**WHAT TO WORK ON**.
Answer these from the comment thread:
(a) Who, according to CAITM, turned the Roman Army into a standing professional force?
(b) In 1918, against whose forces did Germany launch its first spring offensive?
(c) Until which decade, doctrinally, did Mao's PLA not regularize?

There are to many conspiracy theorists on this thread. Before long, someone is going to claim that they’ve seen Elvis and that UFO’s control the government. I’m outa here.

CAITM October 17, 2006 at 10:04 am

Roger M’s last comment is just such an example of the Platonic fallacy that professional soldiers or standing armies are the pinicle of military capability.

-Republican Rome’s citizen militia-style army defeated Phyrrus’Macedonian-style regular army in a protracted war, and Fabius’ indrect approach eventually vanquished Hannibal. This force persisted until Marius bastardized the Roman Army into a standing professional force more for internal political reasons than for outward need.

-The French army between 1789 and 1799 was a motley citizen’s rabble and yet bested the Prussians, British and Austrians, all with well-drilled proffessional armies. Napoleon proffessionalized it in order to make it an efficient tool for conquest.

-Tito’s Partisans in Yugoslavia virtually liberated vast tracts of that region and that doubtlessly helped successfully deter Soviet domination thereafter.

-Mao’s PLA was a guerilla force (though he argued it wasn’t) right up until 1949, they only used massed artillery as they captured it from the KMT. Chaing’s Mechanized KMT dissentigrated without popular support. Why did the PLA regularize? well, doctrinally, it didn’t until the 1980s.

the fact that regular armies form and were formed in the first place has to do more with the accepted norms of conventional warfare than with the outright superiority of a regular army

Francisco Torres October 17, 2006 at 3:10 pm

There is also an added fact about militias vs standing armies that should be mentioned: the fact that standing armies are trained to fight other standing armies with the same tactics, and that their logistical support is much more complicated and vurnerable inside a conquered land. When Germany launched its first spring offensive against the forces of the British Expeditionary Force in 1918, several divisions were routed and the soldiers retreated without knowing what to do – because they had been trained for trench warfare. Instead, militias do not suffer the cumbersomeness of such lockstep training and have thus more freedom to change tactics as expediency dictates. Also they have the support of the local population (as long as they do not try to impose some political doctrine a la Mao) and can parctically dissipate inside the local population. This is what goes on today in Afghanistan and Iraq. This means that their logistical lines are more flexible and thus less vulnerable, as found by the British during the Boer war, this being the reason why they resorted to the savagery of placing entire communities in concetration camps (in order to disrupt the Boers’ support base). It was a good thing for the British that the Boer men did not allow their women to arm themselves . . .

**PROVIDED RECORDS**.
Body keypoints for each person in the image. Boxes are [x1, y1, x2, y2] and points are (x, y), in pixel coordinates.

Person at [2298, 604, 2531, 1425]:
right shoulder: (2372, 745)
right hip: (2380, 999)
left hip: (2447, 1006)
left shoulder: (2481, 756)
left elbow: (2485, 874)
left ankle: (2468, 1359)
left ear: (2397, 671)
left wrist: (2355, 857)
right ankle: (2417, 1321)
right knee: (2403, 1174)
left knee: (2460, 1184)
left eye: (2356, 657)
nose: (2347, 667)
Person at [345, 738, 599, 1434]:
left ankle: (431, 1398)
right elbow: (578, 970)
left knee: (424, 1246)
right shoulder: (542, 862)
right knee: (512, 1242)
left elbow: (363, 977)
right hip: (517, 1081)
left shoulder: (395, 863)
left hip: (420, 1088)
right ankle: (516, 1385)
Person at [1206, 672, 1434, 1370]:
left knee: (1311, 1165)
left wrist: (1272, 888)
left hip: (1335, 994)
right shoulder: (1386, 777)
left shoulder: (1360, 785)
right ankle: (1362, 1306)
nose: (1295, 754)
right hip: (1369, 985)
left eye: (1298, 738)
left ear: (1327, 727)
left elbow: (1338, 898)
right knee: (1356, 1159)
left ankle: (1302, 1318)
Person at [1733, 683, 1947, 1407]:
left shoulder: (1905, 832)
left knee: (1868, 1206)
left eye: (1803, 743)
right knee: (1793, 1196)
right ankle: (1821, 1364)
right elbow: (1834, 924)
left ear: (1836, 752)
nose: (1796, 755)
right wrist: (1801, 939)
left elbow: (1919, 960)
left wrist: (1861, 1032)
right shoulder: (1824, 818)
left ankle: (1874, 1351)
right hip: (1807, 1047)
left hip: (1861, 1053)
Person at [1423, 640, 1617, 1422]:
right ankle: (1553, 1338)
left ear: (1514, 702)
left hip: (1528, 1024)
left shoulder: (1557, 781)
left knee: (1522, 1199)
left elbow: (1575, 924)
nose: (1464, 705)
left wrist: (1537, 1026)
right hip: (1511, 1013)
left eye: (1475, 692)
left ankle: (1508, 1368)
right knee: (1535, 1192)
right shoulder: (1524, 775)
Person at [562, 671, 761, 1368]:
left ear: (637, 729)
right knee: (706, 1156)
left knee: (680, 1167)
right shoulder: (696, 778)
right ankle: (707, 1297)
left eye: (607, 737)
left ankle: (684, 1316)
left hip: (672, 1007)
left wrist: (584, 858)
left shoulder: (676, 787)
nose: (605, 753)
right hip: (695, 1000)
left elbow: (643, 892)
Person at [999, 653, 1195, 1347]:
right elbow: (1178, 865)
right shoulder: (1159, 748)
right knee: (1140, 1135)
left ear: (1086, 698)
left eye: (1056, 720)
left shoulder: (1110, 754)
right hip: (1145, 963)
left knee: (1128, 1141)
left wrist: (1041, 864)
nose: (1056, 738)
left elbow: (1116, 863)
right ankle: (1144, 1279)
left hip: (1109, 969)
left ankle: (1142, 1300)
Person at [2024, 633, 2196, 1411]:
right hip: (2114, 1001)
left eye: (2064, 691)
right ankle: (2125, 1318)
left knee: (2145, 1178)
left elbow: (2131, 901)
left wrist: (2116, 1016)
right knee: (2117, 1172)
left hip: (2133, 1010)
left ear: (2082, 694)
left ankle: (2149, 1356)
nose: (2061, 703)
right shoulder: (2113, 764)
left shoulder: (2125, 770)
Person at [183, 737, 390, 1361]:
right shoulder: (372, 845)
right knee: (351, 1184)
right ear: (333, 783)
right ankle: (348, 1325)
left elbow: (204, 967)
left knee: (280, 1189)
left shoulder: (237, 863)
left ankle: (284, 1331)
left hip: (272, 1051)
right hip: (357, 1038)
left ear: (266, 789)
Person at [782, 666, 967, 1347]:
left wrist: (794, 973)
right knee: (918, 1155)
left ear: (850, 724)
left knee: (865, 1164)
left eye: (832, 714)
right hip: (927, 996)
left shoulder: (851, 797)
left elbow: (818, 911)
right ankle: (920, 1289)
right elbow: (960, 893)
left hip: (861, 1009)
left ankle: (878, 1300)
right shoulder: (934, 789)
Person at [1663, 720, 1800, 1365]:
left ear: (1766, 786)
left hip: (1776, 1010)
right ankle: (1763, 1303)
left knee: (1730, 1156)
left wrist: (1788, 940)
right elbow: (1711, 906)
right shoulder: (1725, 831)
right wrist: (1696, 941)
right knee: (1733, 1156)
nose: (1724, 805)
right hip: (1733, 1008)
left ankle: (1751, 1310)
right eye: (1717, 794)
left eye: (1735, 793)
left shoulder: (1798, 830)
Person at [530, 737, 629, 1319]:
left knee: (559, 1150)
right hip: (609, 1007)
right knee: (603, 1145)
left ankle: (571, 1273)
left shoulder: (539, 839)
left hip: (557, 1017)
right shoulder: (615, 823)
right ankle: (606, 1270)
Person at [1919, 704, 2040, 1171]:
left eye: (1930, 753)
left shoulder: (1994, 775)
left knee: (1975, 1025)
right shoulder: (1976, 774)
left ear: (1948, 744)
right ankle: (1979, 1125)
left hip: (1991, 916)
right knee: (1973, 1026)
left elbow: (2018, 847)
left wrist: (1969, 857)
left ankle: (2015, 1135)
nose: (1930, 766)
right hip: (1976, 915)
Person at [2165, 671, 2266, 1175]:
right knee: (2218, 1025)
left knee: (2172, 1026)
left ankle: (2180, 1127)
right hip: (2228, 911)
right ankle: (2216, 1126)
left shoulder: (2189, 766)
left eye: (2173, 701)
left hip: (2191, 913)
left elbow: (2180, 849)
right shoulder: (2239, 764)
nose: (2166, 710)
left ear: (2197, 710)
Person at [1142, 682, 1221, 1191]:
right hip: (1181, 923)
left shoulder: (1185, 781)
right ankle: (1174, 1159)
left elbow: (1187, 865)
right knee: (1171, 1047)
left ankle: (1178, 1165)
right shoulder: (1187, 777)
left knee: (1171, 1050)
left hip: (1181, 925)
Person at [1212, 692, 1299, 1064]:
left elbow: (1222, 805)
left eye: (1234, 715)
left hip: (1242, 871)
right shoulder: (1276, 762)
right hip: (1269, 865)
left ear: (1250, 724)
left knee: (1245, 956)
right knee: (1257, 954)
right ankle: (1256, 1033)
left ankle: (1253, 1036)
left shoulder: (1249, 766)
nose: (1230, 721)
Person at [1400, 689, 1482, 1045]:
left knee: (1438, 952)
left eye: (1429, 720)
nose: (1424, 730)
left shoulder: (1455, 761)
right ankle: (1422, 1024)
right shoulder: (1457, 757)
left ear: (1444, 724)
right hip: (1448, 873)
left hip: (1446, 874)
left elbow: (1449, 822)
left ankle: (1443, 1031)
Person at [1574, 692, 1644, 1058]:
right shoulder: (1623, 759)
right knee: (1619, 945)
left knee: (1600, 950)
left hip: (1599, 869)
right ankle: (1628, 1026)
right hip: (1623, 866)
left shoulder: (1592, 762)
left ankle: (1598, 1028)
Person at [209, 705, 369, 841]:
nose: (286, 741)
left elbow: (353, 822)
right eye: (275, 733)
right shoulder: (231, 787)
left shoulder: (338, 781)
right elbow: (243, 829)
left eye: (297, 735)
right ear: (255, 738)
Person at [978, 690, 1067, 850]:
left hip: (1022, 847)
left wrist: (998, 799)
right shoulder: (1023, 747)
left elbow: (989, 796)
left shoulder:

**ANSWER SPACE**.
(a) Marius
(b) The British Expeditionary Force
(c) The 1980s